Member of the Legislative Assembly of Piauí
- In office 1987–2003

Mayor of José de Freitas
- In office 2005–2010
- Preceded by: Pedro Paulo Macedo da Rocha
- Succeeded by: Ricardo Silva Camarço

Personal details
- Born: 16 November 1947 José de Freitas, Piauí, Brazil
- Died: 5 April 2021 (aged 73) Teresina, Piauí, Brazil
- Party: DEM PSDB

= Robert de Almendra Freitas =

Brazilian politician (1947–2021)

Robert de Almendra Freitas 16 November 1947 – 5 April 2021) was a Brazilian doctor and politician.

==Biography==
The son of Ferdinand Carvalho de Almendra Freitas and Maria de Jesus Carvalho de Almendra Freitas, Robert worked as an orthopedist at the Hospital Getúlio Vargas in Teresina and was Piauí's Regional Secretary of Social Medicine for the Sistema Único de Saúde.

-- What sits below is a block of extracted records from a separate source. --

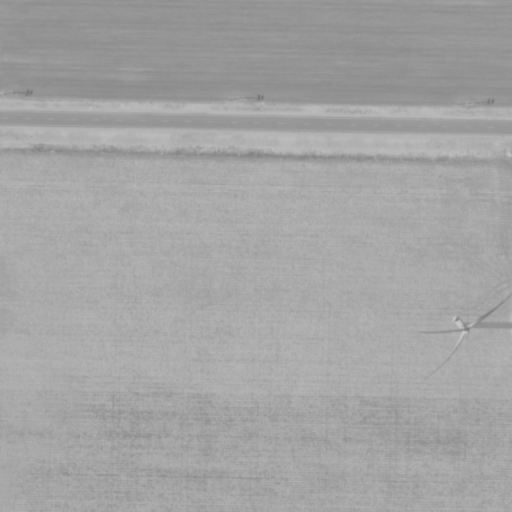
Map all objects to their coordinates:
road: (256, 125)
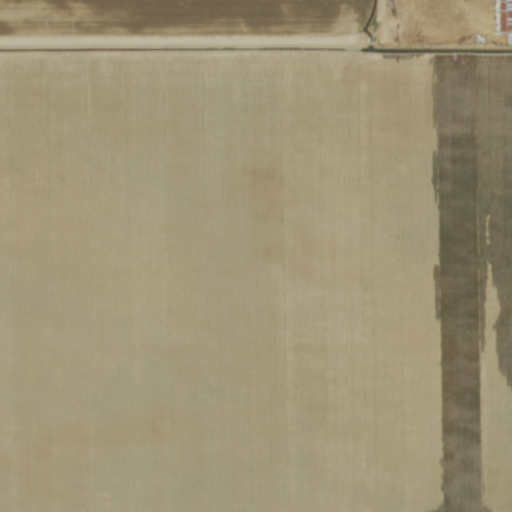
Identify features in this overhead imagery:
building: (504, 14)
crop: (255, 255)
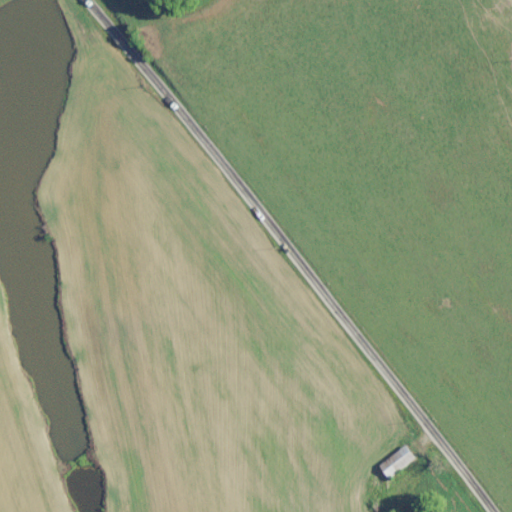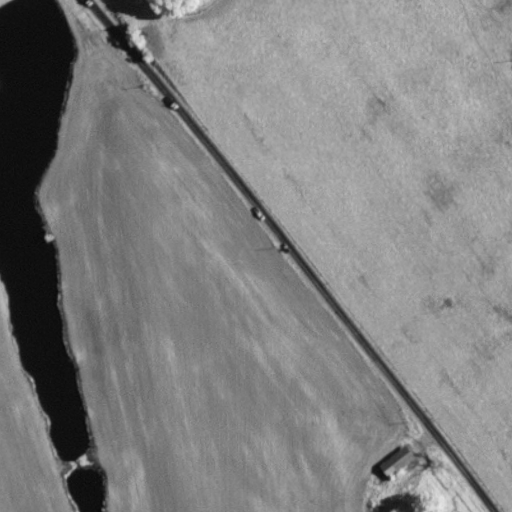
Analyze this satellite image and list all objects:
road: (294, 253)
building: (392, 462)
building: (408, 497)
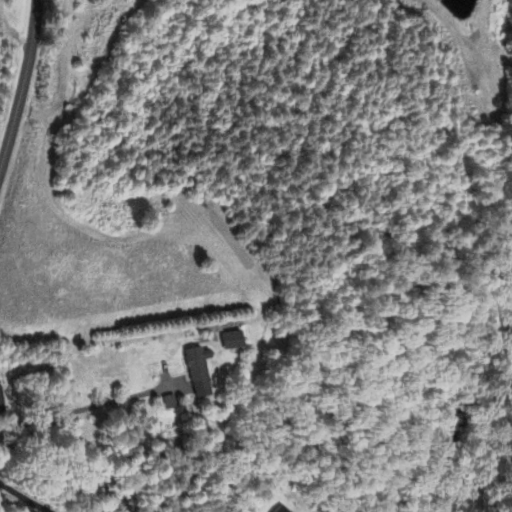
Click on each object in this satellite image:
road: (23, 84)
building: (226, 340)
building: (192, 371)
building: (0, 401)
building: (164, 403)
road: (86, 407)
road: (26, 498)
building: (280, 510)
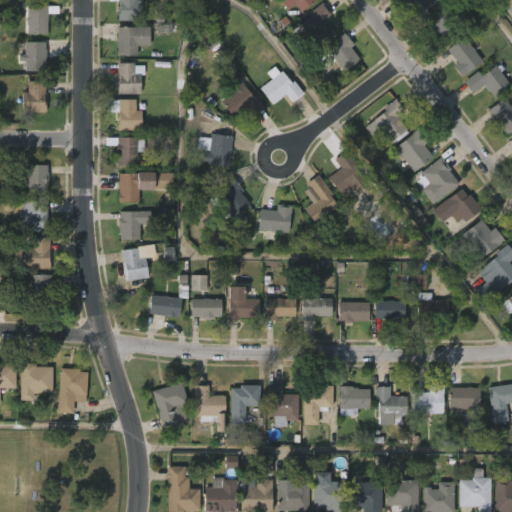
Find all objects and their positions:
building: (296, 3)
building: (297, 4)
building: (419, 5)
building: (418, 6)
building: (129, 10)
building: (130, 10)
building: (37, 20)
building: (37, 20)
building: (443, 24)
building: (314, 25)
building: (316, 25)
building: (443, 25)
building: (131, 39)
building: (131, 39)
building: (342, 52)
building: (343, 52)
road: (263, 53)
building: (34, 56)
building: (35, 56)
building: (463, 56)
building: (464, 56)
building: (305, 65)
building: (127, 78)
building: (128, 79)
building: (487, 81)
building: (489, 82)
building: (278, 86)
building: (34, 97)
road: (437, 97)
building: (34, 98)
building: (240, 99)
building: (271, 103)
road: (343, 107)
building: (125, 114)
building: (125, 114)
building: (502, 114)
building: (502, 115)
building: (233, 116)
building: (390, 120)
building: (387, 123)
road: (41, 139)
building: (510, 139)
building: (510, 140)
building: (126, 150)
building: (128, 150)
building: (215, 150)
building: (415, 150)
building: (413, 151)
building: (208, 167)
building: (345, 172)
building: (36, 179)
building: (37, 179)
building: (437, 180)
building: (436, 181)
building: (140, 184)
building: (130, 185)
building: (336, 189)
building: (232, 198)
building: (319, 201)
building: (455, 207)
building: (456, 207)
building: (224, 213)
building: (33, 216)
building: (312, 216)
building: (34, 217)
building: (274, 219)
building: (132, 224)
building: (132, 224)
building: (266, 235)
building: (481, 238)
building: (478, 239)
road: (403, 240)
building: (33, 255)
building: (33, 255)
road: (86, 259)
road: (172, 259)
building: (133, 261)
building: (133, 265)
building: (495, 273)
building: (494, 274)
building: (418, 281)
building: (198, 283)
building: (41, 289)
building: (42, 289)
building: (241, 303)
building: (507, 303)
building: (507, 303)
building: (240, 304)
building: (163, 306)
building: (164, 306)
building: (315, 306)
building: (315, 307)
building: (429, 307)
building: (204, 308)
building: (205, 308)
building: (278, 308)
building: (279, 308)
building: (430, 308)
building: (388, 309)
building: (351, 311)
building: (352, 311)
building: (388, 311)
road: (255, 353)
building: (7, 375)
building: (8, 375)
building: (34, 379)
building: (34, 380)
building: (68, 389)
building: (70, 389)
building: (354, 398)
building: (462, 398)
building: (467, 398)
building: (243, 400)
building: (352, 400)
building: (429, 400)
building: (427, 401)
building: (499, 401)
building: (500, 401)
building: (241, 402)
building: (313, 402)
building: (315, 402)
building: (280, 403)
building: (280, 403)
building: (166, 404)
building: (169, 405)
building: (391, 405)
building: (206, 406)
building: (389, 407)
building: (209, 408)
road: (65, 426)
road: (325, 448)
building: (299, 463)
building: (263, 464)
building: (263, 464)
building: (178, 491)
building: (180, 491)
building: (474, 492)
building: (327, 493)
building: (474, 493)
building: (326, 494)
building: (399, 494)
building: (401, 494)
building: (218, 495)
building: (254, 495)
building: (291, 495)
building: (292, 495)
building: (220, 496)
building: (256, 496)
building: (364, 496)
building: (365, 496)
building: (501, 496)
building: (502, 496)
building: (437, 498)
building: (437, 498)
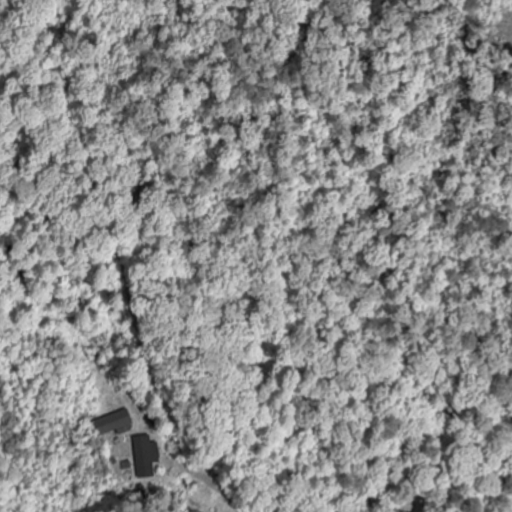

He served in the Legislative Assembly of Piauí for the Democrats from 1987 to 2003, being re-elected in 1990, 1994, and 1998. He was elected Mayor of José de Freitas in 2004 and re-elected in 2008. However, he was impeached and forced to leave office in 2010.

Robert de Almendra Freitas died of COVID-19 in Teresina on 5 April 2021, at the age of 73.